To determine the resource usage of a constant buffer (either a cbuffer { ... } declaration or a ConstantBuffer<T>) we look at the resource usage of its element type.

If the element uses any uniform data, the constant buffer will use at least one constant-buffer register (or whatever the target-specific resource is). If the element uses any non-uniform data, that usage will be added to that of the constant buffer.

Parameter Blocks

A parameter block is similar to a constant buffer. If the element type uses any uniform data, we compute resource usage for a constant buffer. We then add in any non-uniform resource usage for the element types.

If the target requires use of register spaces (e.g., for Vulkan), then a parameter block uses a single register space; otherwise it exposes the resource usage of its element type directly.

Processing Explicit Binding Modifiers

If the user put an explicit binding modifier on a parameter, and that modifier applies to the current target, then we use it and "reserve" space in the overall binding range.

Traditional HLSL register modifiers only apply for D3D targets. Slang currently allows GLSL-style layout(binding =...) modifiers to be attached to shader parameters, and will use those modifiers for GL/Vulkan targets.

If two parameters reserve overlapping ranges, we currently issue an error. This may be downgraded to a warning for targets that support overlapping ranges.

Allocating Bindings to Parameters

Once ranges have been reserved for parameters with explicit bindings, the compiler goes through all parameters again, in the global order and assigns them bindings based on their resource requirements.

For each resource type used by a parameter, it is allocated the first contiguous range of resources of that type that have not been reserved.

Splitting of Arrays

In order to support struct types that mix uniform and non-uniform data, the Slang compiler always "splits" these types. For example, given:

struct LightInfo { float3 pos; Texture2D shadowMap; };

LightInfo gLight;

Slang will generate code like:

float3 gLight_pos;
Texture2D gLight_shadowMap;

In a simple case like the above, this doesn't affect layout at all, but once arrays get involved, the layout can be more complicated. Consider this case:

struct Pair { Texture2D a; Texture2D b; };
Pair gPairs[8];

The output from the splitting step is equivalent to:

Texture2D gPairs_a[8];
Texture2D gPairs_b[8];

While this transformation is critical for having a type layout algorithm that applies across all APIs (and also it is pretty much required to work around various bugs in downstream compilers), it has the important down-side that the value gPairs[0] does not occupy a contiguous range of registers (although the top-level shader parameter gPairs does).

The Slang reflection API will correctly report the information about this situation:

  • The "stride" of the gPairs array will be reported as one, because gPairs[n+1].a is always one register after gPairs[n].a.

  • The offset of the gPairs.b field will be reported as 8, because gPairs[0].b will be 8 registers after the starting register for gPairs.

The Slang API tries to provide the best information it can in this case, but it is still important for users who mix arrays and complex struct types to know how the compiler will lay them out.

Generics

Generic type parameters complicate these layout rules. For example, we cannot compute the exact resource requirements for a vector<T,3> without knowing what the type T is.

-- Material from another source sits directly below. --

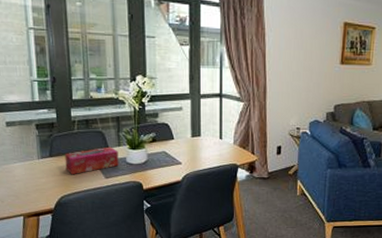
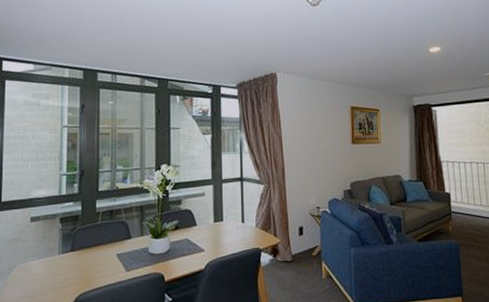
tissue box: present [64,146,119,175] -> none [86,237,141,270]

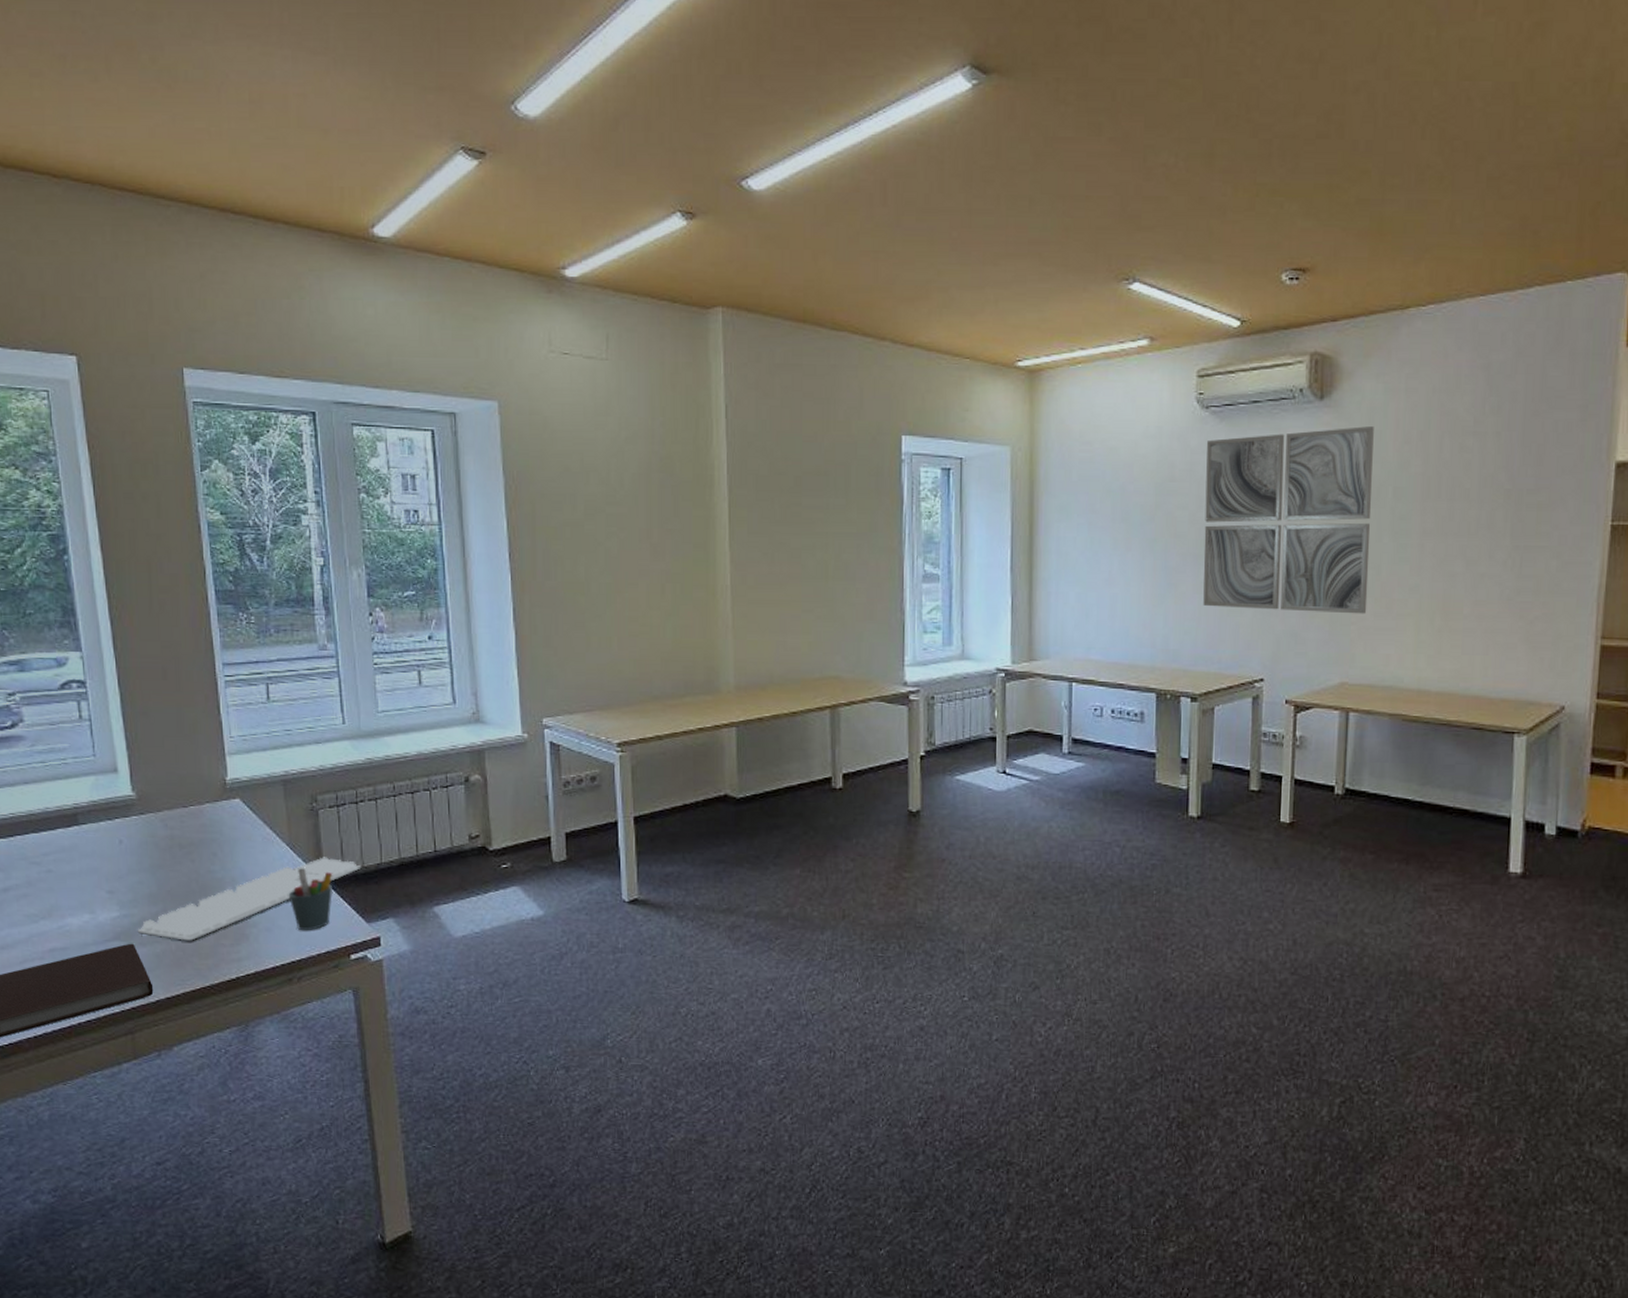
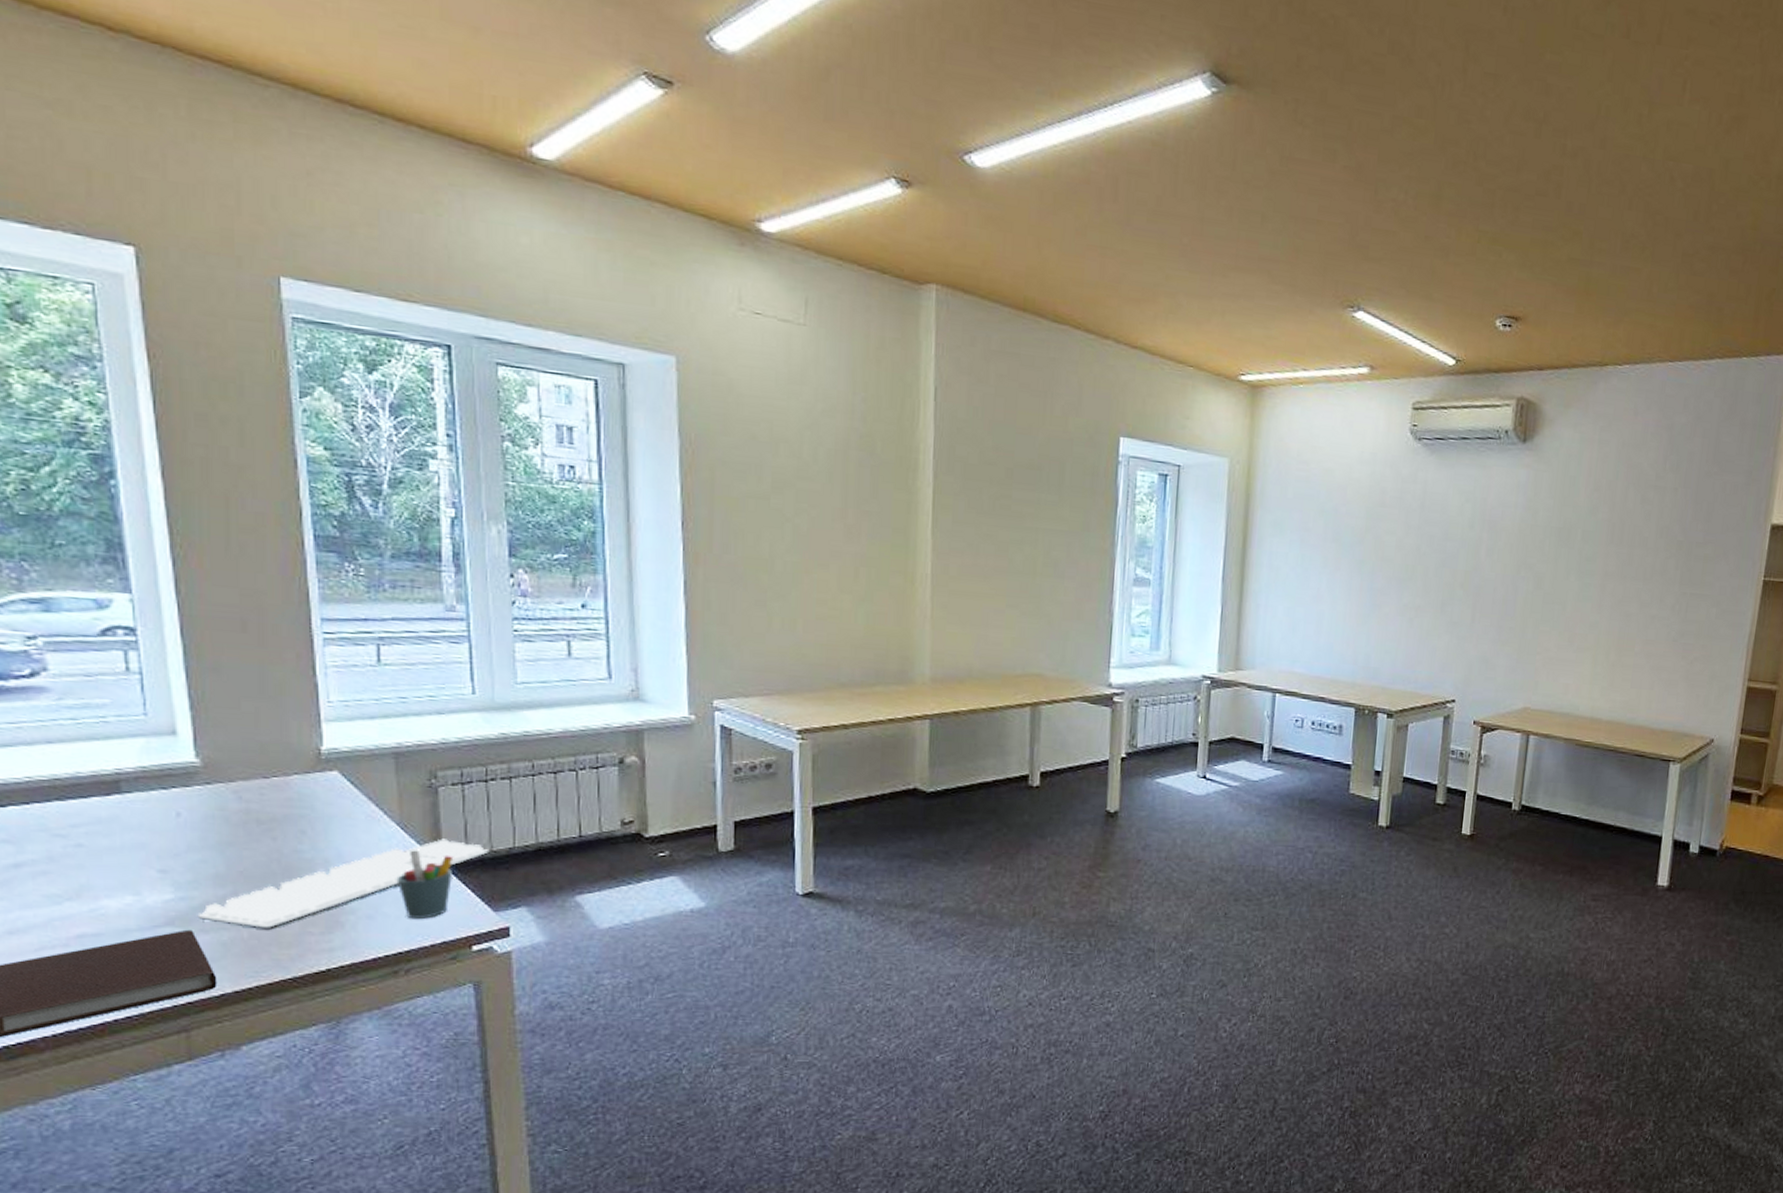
wall art: present [1203,426,1374,614] -> none [1404,470,1569,646]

When computing layouts for fully specialized types or programs, no special considerations are needed: the rules as described in this document still apply. One important consequence to understand is that given a type like:

struct MyStuff<T>
{
	int a;
	T b;
	int c;
}

the offset computed for the c field depends on the concrete type that gets plugged in for T. We think this is the least surprising behavior for programmers who might be familiar with things like C++ template specialization.

In cases where confusion about a field like c getting different offsets in different specializations is a concern, users are encouraged to declare types so that all non-generic-dependent fields come before generic-dependent ones.